(Compito): Ricopia senza modifiche le righe a partire da quella che contiene "Office Buildings" fino a quella che contiene "HAPPY LABOUR DAY from TSTCBM", comprese entrambe, e nient'altro.

++++

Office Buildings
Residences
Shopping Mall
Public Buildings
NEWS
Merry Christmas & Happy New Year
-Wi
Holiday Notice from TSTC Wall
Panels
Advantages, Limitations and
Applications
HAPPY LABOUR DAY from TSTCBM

++++

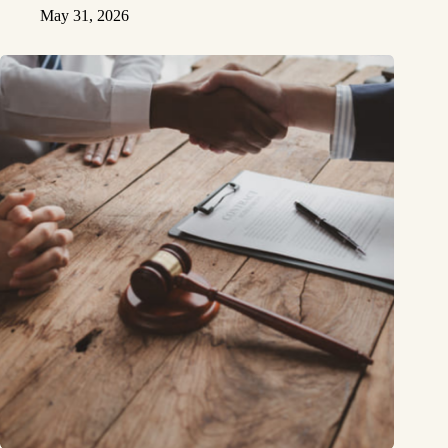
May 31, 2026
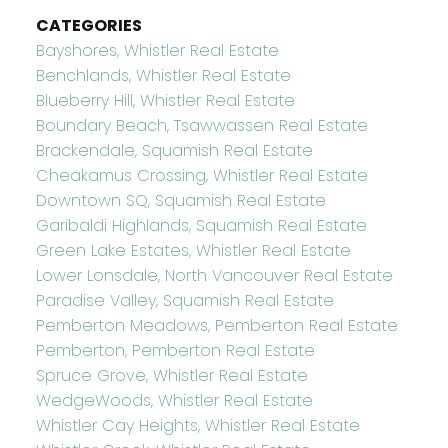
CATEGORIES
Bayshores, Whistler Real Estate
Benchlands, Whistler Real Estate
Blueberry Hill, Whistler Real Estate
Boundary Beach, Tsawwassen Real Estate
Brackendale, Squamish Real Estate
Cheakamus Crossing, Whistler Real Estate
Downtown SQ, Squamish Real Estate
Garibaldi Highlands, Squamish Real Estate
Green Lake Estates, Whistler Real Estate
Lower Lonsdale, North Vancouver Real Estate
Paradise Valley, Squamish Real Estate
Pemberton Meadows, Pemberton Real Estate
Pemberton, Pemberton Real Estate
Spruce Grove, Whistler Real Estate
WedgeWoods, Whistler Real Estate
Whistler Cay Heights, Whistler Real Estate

++++

(Risposta finale):
Office Buildings
Residences
Shopping Mall
Public Buildings
NEWS
Merry Christmas & Happy New Year
-Wi
Holiday Notice from TSTC Wall
Panels
Advantages, Limitations and
Applications
HAPPY LABOUR DAY from TSTCBM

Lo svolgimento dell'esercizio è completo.